> _Task goal_:
Write out, word for word and with no pictures, each line below from the one containing "circuit2 b1(a,b,c,f);" through the one containing "X76200Y18288D01*", both included, and no other line.
▼
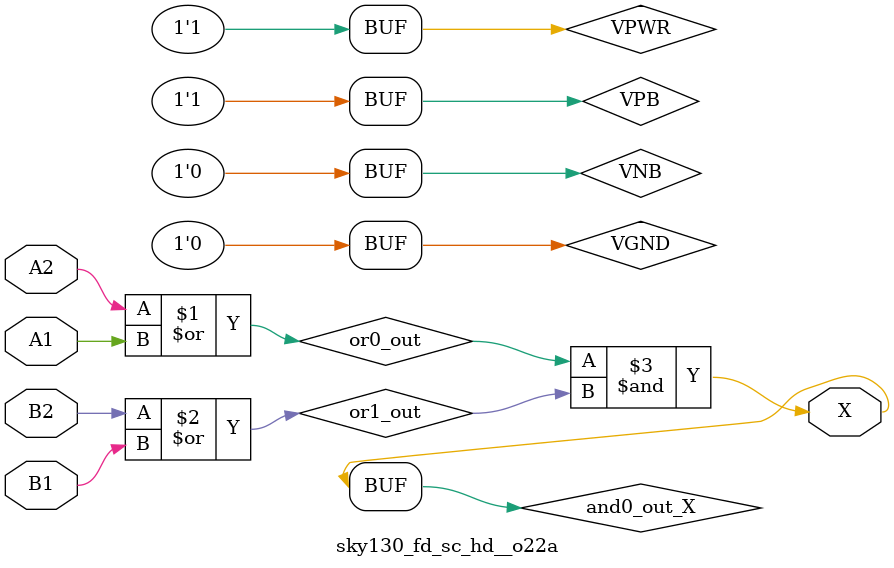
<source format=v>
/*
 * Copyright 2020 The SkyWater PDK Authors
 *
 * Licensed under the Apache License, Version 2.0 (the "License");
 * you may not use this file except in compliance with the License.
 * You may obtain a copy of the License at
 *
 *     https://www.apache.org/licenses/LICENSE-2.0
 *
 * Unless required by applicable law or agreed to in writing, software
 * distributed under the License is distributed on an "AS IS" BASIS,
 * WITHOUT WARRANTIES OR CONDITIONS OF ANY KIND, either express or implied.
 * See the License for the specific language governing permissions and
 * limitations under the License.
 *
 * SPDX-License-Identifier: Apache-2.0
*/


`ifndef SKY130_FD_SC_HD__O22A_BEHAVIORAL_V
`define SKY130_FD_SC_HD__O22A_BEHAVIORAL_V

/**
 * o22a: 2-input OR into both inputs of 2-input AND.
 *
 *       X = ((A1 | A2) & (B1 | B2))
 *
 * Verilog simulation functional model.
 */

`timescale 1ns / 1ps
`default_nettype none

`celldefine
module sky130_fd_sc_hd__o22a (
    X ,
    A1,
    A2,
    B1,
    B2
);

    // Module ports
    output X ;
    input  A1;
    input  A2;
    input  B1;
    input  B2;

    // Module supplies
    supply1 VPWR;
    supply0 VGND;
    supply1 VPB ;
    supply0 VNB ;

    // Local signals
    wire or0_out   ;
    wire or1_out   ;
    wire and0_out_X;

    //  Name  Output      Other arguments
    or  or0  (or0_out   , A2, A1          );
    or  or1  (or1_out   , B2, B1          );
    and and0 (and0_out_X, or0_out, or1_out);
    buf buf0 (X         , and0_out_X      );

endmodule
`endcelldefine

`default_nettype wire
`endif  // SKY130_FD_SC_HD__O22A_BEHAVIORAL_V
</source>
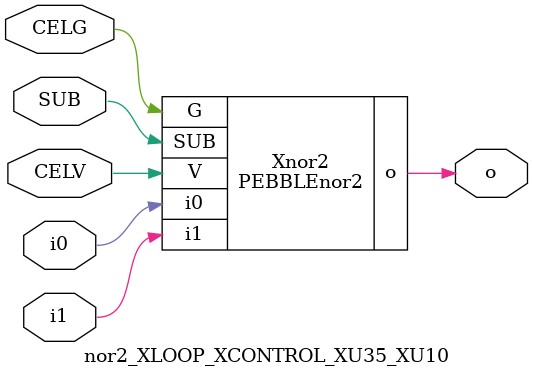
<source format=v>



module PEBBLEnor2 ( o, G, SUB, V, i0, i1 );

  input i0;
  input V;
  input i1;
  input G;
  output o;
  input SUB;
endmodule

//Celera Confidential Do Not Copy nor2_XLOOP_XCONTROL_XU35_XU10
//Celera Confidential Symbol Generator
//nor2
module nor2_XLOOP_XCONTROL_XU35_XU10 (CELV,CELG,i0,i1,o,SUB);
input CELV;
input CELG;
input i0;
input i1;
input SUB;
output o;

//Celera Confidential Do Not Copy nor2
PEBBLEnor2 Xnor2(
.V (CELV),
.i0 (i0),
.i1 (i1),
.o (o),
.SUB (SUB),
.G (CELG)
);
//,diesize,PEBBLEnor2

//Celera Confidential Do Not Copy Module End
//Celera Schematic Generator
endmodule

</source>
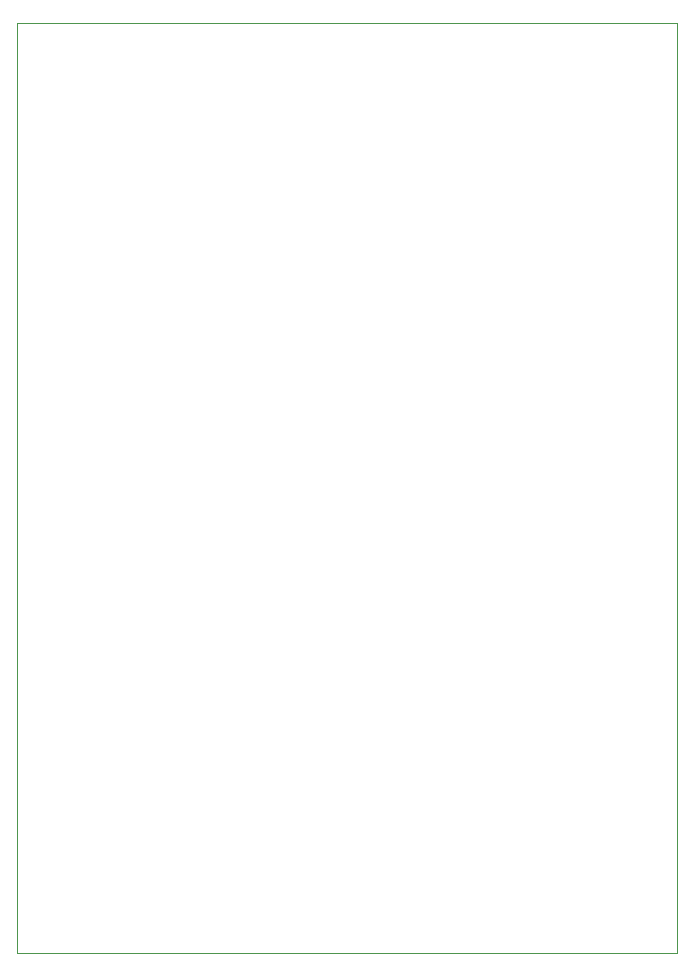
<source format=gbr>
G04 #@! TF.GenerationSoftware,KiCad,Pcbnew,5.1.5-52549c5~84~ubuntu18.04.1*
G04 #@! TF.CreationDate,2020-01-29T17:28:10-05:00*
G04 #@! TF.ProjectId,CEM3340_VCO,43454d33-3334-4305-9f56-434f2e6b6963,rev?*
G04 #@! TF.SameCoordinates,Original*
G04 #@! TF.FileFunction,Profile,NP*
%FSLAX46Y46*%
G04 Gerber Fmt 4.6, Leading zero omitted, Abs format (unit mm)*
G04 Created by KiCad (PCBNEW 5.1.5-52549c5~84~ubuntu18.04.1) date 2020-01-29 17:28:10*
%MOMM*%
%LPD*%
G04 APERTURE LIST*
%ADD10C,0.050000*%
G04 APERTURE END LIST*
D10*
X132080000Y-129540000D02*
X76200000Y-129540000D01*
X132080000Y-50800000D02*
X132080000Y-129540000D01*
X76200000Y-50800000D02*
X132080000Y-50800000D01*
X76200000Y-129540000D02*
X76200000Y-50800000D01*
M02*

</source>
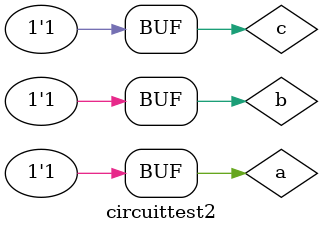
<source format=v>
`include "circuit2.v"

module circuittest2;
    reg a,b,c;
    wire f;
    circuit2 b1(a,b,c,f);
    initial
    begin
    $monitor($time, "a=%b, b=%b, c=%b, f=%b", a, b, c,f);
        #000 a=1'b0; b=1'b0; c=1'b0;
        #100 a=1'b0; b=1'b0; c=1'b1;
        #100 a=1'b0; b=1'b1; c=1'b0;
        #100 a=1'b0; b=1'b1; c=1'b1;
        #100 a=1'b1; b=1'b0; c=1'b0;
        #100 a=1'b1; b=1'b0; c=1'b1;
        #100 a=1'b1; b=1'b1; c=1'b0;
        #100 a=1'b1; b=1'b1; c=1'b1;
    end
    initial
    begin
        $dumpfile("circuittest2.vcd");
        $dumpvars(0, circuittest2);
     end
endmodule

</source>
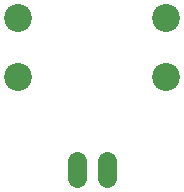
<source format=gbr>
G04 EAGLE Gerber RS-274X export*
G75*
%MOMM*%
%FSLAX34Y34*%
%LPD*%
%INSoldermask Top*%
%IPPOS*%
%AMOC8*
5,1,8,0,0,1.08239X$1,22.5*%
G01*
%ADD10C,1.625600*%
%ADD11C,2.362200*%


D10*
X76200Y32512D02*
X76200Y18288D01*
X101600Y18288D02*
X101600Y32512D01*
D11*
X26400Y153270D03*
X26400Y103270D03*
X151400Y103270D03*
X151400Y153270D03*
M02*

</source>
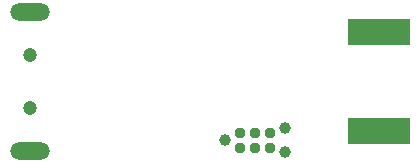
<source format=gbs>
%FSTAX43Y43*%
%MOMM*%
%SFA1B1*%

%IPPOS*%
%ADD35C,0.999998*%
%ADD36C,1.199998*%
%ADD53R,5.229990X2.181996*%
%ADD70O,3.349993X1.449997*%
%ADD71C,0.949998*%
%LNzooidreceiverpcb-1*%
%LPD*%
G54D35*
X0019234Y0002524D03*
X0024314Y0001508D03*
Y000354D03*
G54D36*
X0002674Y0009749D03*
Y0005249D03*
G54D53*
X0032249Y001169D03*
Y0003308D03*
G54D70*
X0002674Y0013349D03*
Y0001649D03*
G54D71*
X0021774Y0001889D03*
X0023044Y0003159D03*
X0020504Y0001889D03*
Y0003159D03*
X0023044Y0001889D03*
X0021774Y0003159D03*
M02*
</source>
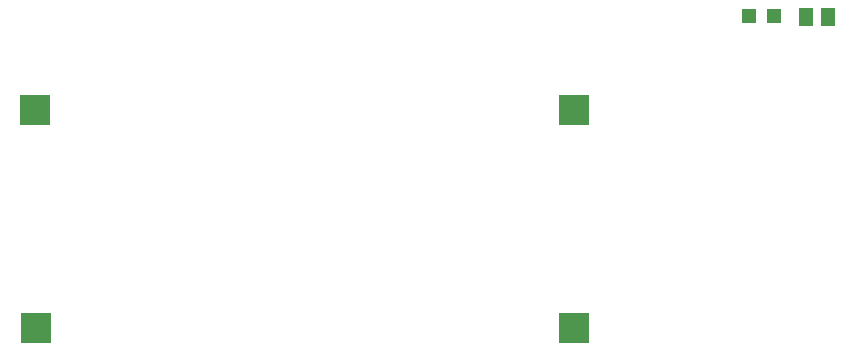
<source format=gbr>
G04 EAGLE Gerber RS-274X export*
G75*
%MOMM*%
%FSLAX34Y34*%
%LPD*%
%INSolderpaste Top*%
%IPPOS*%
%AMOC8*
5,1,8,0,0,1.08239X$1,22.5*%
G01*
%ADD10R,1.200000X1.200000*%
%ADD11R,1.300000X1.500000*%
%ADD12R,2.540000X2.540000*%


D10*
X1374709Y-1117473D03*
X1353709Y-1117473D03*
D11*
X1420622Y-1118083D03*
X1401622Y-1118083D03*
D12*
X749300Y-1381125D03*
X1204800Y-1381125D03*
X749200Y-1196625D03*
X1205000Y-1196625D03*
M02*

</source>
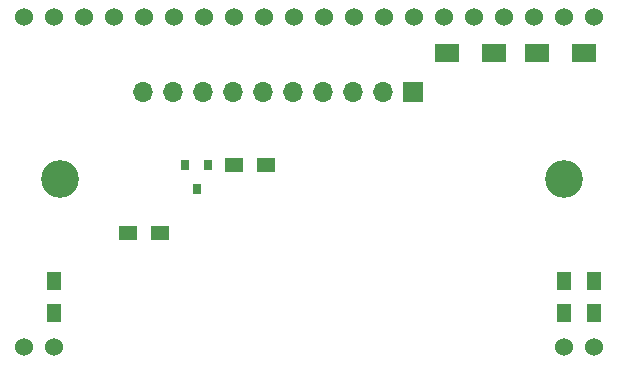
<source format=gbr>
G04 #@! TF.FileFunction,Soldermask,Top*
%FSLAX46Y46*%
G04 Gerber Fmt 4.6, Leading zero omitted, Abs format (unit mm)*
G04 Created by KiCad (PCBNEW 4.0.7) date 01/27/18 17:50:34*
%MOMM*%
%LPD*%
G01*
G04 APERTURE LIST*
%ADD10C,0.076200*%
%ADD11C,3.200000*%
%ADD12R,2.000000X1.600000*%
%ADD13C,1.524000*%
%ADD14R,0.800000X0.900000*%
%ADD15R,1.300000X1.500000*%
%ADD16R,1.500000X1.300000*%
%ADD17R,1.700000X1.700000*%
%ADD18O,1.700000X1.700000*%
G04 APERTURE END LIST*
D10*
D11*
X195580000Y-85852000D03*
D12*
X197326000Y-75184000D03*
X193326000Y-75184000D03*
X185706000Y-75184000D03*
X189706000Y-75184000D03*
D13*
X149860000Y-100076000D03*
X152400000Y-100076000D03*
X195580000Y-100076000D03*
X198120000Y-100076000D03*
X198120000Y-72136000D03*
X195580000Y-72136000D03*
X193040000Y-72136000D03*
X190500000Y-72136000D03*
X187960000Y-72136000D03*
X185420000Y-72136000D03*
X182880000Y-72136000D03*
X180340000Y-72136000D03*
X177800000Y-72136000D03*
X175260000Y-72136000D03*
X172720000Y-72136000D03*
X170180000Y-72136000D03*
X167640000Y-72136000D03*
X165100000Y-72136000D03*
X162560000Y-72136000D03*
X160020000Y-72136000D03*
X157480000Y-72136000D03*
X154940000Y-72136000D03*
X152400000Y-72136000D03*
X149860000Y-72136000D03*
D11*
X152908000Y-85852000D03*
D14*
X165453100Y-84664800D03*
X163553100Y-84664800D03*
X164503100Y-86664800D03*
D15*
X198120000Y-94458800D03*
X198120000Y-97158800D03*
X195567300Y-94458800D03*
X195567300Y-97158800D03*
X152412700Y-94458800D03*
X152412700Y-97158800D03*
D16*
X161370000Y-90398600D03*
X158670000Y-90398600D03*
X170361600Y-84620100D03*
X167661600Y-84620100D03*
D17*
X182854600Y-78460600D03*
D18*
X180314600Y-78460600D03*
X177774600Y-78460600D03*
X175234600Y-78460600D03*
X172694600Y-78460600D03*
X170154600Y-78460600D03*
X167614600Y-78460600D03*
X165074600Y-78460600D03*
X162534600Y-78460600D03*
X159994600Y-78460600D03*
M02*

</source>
▲
> _Solution to the exercise_:
    circuit2 b1(a,b,c,f);
    initial
    begin
    $monitor($time, "a=%b, b=%b, c=%b, f=%b", a, b, c,f);
        #000 a=1'b0; b=1'b0; c=1'b0;
        #100 a=1'b0; b=1'b0; c=1'b1;
        #100 a=1'b0; b=1'b1; c=1'b0;
        #100 a=1'b0; b=1'b1; c=1'b1;
        #100 a=1'b1; b=1'b0; c=1'b0;
        #100 a=1'b1; b=1'b0; c=1'b1;
        #100 a=1'b1; b=1'b1; c=1'b0;
        #100 a=1'b1; b=1'b1; c=1'b1;
    end
    initial
    begin
        $dumpfile("circuittest2.vcd");
        $dumpvars(0, circuittest2);
     end
endmodule

</source>
<source format=gbr>
G04 EAGLE Gerber RS-274X export*
G75*
%MOMM*%
%FSLAX34Y34*%
%LPD*%
%INSoldermask Top*%
%IPPOS*%
%AMOC8*
5,1,8,0,0,1.08239X$1,22.5*%
G01*
%ADD10C,1.625600*%
%ADD11C,2.362200*%


D10*
X76200Y32512D02*
X76200Y18288D01*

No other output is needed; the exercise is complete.